Deputado federal teve conhecimento que criminosos estariam limitando a atuação de candidatos ligados a Direita em Salvador
Após receber pelas redes sociais informações de que criminosos estariam proibindo candidatos da Direita e apoiadores de Flávio Bolsonaro e ACM Neto de realizarem atividades eleitorais em determinadas comunidades de Salvador, o deputado federal Capitão Alden (PL-BA), candidato a reeleição, decidiu ir pessoalmente às localidades citadas para verificar a situação.
Neste sábado (22), o parlamentar percorreu áreas de Fazenda Grande II, Fazenda Grande III e Fazenda Grande IV, acompanhado de sua equipe de campanha.
Antes da visita, o militar baiano também havia recebido relatos de que candidatos e integrantes de equipes de campanha teriam sido expulsos ou impedidos de realizar atividades eleitorais em algumas localidades.
Durante o percurso, a equipe circulou com veículos adesivados, distribuiu material eleitoral e conversou com moradores. Também foram registradas pichações com siglas atribuídas a grupos criminosos em diferentes pontos da região.
Alden afirmou que decidiu realizar a atividade para verificar, na prática, as informações que haviam chegado até ele.
“Recebi essas informações e resolvi vir aqui com minha equipe. Não podemos aceitar ordem de bandido. Criminoso não escolhe quem entra numa comunidade, não escolhe quem pode fazer campanha e muito menos escolhe em quem o cidadão pode votar”, afirma Alden.
Moradores pediram anonimato
Durante a visita, o deputado federal conversou pessoalmente com moradores que pediram para não serem identificados e relataram que grupos criminosos estariam, de fato, impondo restrições à realização de atividades políticas de determinados candidatos nas comunidades.
Segundo Alden, os moradores solicitaram anonimato por receio de possíveis represálias. Por segurança, nomes, imagens e outras informações que possam permitir a identificação dessas pessoas serão preservados.
“Uma coisa é receber uma informação pelas redes sociais. Outra é entrar na comunidade e ouvir de moradores que isso estaria acontecendo. Eles conversaram conosco, mas pediram para não aparecer e não ter seus nomes divulgados. Quando o cidadão tem medo até de ser identificado falando sobre o que acontece no próprio bairro, nós temos um problema muito maior, pontua Alden.

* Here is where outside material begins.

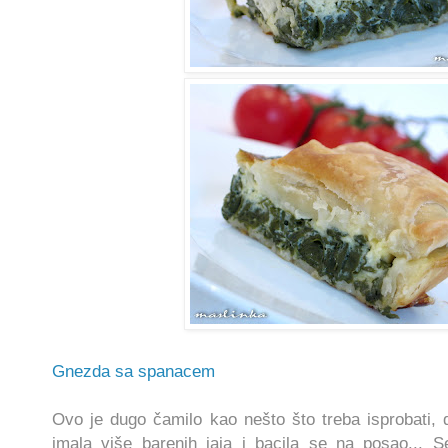
Gnezda sa spanacem
Ovo je dugo čamilo kao nešto što treba isprobati
imala više barenih jaja i bacila se na posao..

O Vice-Presidente da Comissão de Segurança Pública e Combate ao Crime Organizado, o Capitão Alden afirmou que sua experiência na Segurança Pública também pesou na decisão de não interromper a atividade diante das informações recebidas.
“Passei anos da minha vida enfrentando o crime usando uma farda. Não vai ser agora, como candidato, que ameaça de criminosos vai me fazer recuar. Quem manda no voto é o eleitor. E quem tem que ter medo da lei é o bandido, não o cidadão”, conclui Alden.

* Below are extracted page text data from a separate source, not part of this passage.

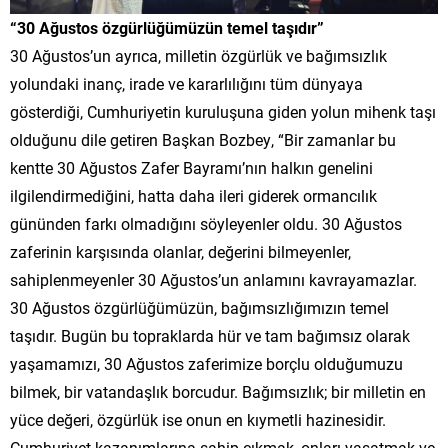
“30 Ağustos özgürlüğümüzün temel taşıdır”
30 Ağustos’un ayrıca, milletin özgürlük ve bağımsızlık
yolundaki inanç, irade ve kararlılığını tüm dünyaya
gösterdiği, Cumhuriyetin kuruluşuna giden yolun mihenk taşı
olduğunu dile getiren Başkan Bozbey, “Bir zamanlar bu
kentte 30 Ağustos Zafer Bayramı’nın halkın genelini
ilgilendirmediğini, hatta daha ileri giderek ormancılık
gününden farkı olmadığını söyleyenler oldu. 30 Ağustos
zaferinin karşısında olanlar, değerini bilmeyenler,
sahiplenmeyenler 30 Ağustos’un anlamını kavrayamazlar.
30 Ağustos özgürlüğümüzün, bağımsızlığımızın temel
taşıdır. Bugün bu topraklarda hür ve tam bağımsız olarak
yaşamamızı, 30 Ağustos zaferimize borçlu olduğumuzu
bilmek, bir vatandaşlık borcudur. Bağımsızlık; bir milletin en
yüce değeri, özgürlük ise onun en kıymetli hazinesidir.
Cumhuriyet kazanımlarına sahip çıkmak, onları yaşatmak ve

Para o parlamentar, caso os relatos sejam confirmados pelas autoridades, o episódio ultrapassa uma eventual tentativa de impedir a circulação de candidatos e passa a representar uma possível interferência do crime organizado no livre exercício da atividade política e na liberdade de escolha dos moradores.
“O mais grave não é tentarem impedir um candidato de entrar. O mais grave é uma família viver em um lugar onde criminosos pretendem determinar quais candidatos ela pode ouvir. O voto é secreto, a escolha é livre e comunidade nenhuma pode ter dono”, comenta Alden.
O político defendeu que os relatos sobre ameaças, expulsões de equipes e eventuais restrições à atividade eleitoral sejam apurados pelas autoridades competentes, com a identificação e responsabilização dos envolvidos caso as denúncias sejam comprovadas.
“Não vamos expor nenhum morador que conversou conosco. Mas esses relatos precisam ser levados a sério e investigados. Facção criminosa não pode estabelecer fronteira política dentro de Salvador. Comunidade pertence ao cidadão, não ao crime organizado”, sinaliza Alden.